Document extract:

==================================================

The only constant in life is change.- Heraclitus
d.: Cal.E. is campaigning for Ruler of the Planet of the Talking Cats today, and she has a speech to deliver. That is why I decided to vent in our blog today. I started the blog off with a quote from a famous Greek philosopher because we all know that change is inevitable. However, not all change is good. Some change is bad and some change is neutral. My point is that change solely for the sake of change is often unnecessary. The world is changing, and it’s not all for the good.
If y’all haven’t realized this by now, we’re all being reduced to numbers on a page, not names and faces. That isn’t a good thing, in my opinion. Since I have a common name and, apparently, a popular birthday, I’ve been in situations where the only way to distinguish myself from someone else with the same name and date of birth was some type of number. And, if you believe that giving out your social security number in this situation is dangerous, think again. The odds are that the person asking for it already knows what it is, and that’s scary.

==================================================

Record extracts:
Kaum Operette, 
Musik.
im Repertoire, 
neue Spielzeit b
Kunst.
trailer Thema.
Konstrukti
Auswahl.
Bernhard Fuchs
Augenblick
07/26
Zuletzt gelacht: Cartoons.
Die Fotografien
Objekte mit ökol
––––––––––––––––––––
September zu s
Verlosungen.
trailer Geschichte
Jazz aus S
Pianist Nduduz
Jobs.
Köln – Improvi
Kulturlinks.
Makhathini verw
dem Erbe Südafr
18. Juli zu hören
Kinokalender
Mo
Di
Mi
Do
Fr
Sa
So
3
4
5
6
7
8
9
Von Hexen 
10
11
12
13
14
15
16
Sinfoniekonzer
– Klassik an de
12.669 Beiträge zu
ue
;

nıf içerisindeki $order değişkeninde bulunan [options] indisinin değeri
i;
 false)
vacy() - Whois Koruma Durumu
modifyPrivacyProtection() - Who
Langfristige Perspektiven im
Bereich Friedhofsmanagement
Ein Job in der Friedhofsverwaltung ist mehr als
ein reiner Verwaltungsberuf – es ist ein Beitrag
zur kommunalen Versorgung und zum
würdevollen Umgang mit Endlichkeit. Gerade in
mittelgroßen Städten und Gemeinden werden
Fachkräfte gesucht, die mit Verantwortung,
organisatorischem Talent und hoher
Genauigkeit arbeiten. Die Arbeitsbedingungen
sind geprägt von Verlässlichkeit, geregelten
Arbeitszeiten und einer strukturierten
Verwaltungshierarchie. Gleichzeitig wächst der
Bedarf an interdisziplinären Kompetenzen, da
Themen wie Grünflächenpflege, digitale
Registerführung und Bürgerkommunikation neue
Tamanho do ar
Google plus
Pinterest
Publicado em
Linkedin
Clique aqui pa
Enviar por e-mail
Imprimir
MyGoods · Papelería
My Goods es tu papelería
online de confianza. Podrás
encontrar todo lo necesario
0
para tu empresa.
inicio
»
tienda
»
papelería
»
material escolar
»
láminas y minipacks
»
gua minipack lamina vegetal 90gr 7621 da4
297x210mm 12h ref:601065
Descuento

==================================================

Action item A: In the blog post on change, give the passage again starting at "If y’all haven’t" and ending at "and that’s scary.", substituting "frightening" for "scary".
Action item B: List every kind of change that the blog post on change names.

Expected answer A:
If y’all haven’t realized this by now, we’re all being reduced to numbers on a page, not names and faces. That isn’t a good thing, in my opinion. Since I have a common name and, apparently, a popular birthday, I’ve been in situations where the only way to distinguish myself from someone else with the same name and date of birth was some type of number. And, if you believe that giving out your social security number in this situation is dangerous, think again. The odds are that the person asking for it already knows what it is, and that’s frightening.

Expected answer B:
- good
- bad
- neutral